▶ Document passage:
Such an overview points toward the main issues of a Christian exegesis in confrontation with technology. The first or methodological issue concerns principles of hermeneutics; the second or substantive issue can be ordered, as already hinted, around questions relating to the three theological virtues. What follows are simply notes relevant to both discussions, as these must be addressed in any comprehensive exegetical program.
Hermeneutics and Technology
The hermeneutical question can itself be phrased in methodological or historical form. In what sense do we take the techniques of scientific exegesis as normative for the interpretation of sacred texts and doctrines? In what sense is the long-standing and well-documented association between technology and Christian culture normative for Christian experience?
Taking the historical question first: Despite evidence marshalled,¹ Lynn White Jr. and other historians arguing for some identification between technology and Christianity as early as the ninth century, it has not been possible to demonstrate any inner connection except ex post facto. No contemporary of that period or for some time thereafter has been shown to have himself thought that Christianity entailed technology. The evidence is wholly compatible with the idea that technology was stimulated by quite non-religious factors, and that the association between Christianity and technology was a subsequent ideological rationalization developed to benefit either Christianity or technology or both. Indeed, this second hypothesis may even be supported by White’s claim that the distinctly European commitment to technology can be traced back to between AD 400 and 600, prior to the rise of a comprehensive Christian culture.
As for the methodological question, an exegetical approach to the Christian tradition can be undertaken from within more than one hermeneutical framework. The typically modern approach is to speak piously of treasure being carried in earthen vessels
(cf. 2 Corinthians 4:7), and then to proceed to reconcile revelation and tradition with modern science-technology by reducing the supernatural treasure to some absolute minimum while enlarging the human vessel to an overwhelming maximum. As Thomas Hobbes (1588–1679) and Benedict Spinoza (1632–1677) first argued with deadly success, the Bible and religious tradition can be studied with the same methods as any other aspect of culture.
According to Leo Strauss, in one of the most over-looked studies of that early modern transformation in the Western approach to the Bible, the establishment of the principles of modern biblical criticism went hand in hand with the development of modern technology. The reliance on man’s achievement, on labor, on culture and progress, opposes the belief in the original perfection of man, and—thought through to its final consequences—opposes any interest in, or belief in, revelation.
² If this is true, then doubts about the sufficiency of human technological progress may well raise corresponding doubts about modern biblical hermeneutics, and by implication the modern approach to the religious tradition as a whole. Mutatis mutandis the understanding of the Bible and its religious traditions as they understood themselves may depend on a questioning of the modern technological project.

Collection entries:
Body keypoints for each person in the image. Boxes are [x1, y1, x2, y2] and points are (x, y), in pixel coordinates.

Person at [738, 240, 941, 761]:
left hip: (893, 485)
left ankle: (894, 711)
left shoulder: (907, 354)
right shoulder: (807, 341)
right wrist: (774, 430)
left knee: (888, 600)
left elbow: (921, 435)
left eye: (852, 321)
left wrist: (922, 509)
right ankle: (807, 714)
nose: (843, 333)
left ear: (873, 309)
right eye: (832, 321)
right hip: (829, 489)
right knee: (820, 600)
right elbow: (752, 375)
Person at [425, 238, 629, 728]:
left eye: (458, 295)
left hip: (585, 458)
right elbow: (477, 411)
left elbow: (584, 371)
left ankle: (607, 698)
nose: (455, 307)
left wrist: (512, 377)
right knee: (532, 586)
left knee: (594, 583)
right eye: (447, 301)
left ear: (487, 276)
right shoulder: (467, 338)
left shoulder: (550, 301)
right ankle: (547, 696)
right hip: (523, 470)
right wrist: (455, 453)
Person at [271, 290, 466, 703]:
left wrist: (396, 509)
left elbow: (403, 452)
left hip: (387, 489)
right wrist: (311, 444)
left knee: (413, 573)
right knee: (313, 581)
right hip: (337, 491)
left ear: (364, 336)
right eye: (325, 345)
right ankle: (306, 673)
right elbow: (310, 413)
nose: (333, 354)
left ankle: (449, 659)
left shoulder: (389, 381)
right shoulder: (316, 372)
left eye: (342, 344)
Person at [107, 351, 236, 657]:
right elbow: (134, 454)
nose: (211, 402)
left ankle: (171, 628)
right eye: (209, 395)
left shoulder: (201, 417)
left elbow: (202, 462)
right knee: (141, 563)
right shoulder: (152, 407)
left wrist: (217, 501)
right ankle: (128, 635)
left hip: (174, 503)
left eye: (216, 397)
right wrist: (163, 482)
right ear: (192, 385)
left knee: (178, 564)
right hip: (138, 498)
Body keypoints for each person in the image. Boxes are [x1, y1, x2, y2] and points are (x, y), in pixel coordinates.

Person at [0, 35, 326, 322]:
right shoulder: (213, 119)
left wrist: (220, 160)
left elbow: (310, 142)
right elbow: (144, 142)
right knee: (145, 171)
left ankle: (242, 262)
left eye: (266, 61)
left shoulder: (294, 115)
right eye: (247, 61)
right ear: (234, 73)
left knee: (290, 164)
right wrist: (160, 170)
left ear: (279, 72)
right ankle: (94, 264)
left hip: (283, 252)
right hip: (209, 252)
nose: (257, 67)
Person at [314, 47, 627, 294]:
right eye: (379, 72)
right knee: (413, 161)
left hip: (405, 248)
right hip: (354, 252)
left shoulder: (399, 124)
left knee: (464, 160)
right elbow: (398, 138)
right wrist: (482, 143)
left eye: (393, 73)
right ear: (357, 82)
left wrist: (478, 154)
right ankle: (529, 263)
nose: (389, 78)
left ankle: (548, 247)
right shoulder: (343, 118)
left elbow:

▶ What the task asks: Please reproduce verbatim the part of the passage on Christianity and technology between "According to Leo" and "modern technological project.", inclusive.

▶ Written solution:
According to Leo Strauss, in one of the most over-looked studies of that early modern transformation in the Western approach to the Bible, the establishment of the principles of modern biblical criticism went hand in hand with the development of modern technology. The reliance on man’s achievement, on labor, on culture and progress, opposes the belief in the original perfection of man, and—thought through to its final consequences—opposes any interest in, or belief in, revelation.
² If this is true, then doubts about the sufficiency of human technological progress may well raise corresponding doubts about modern biblical hermeneutics, and by implication the modern approach to the religious tradition as a whole. Mutatis mutandis the understanding of the Bible and its religious traditions as they understood themselves may depend on a questioning of the modern technological project.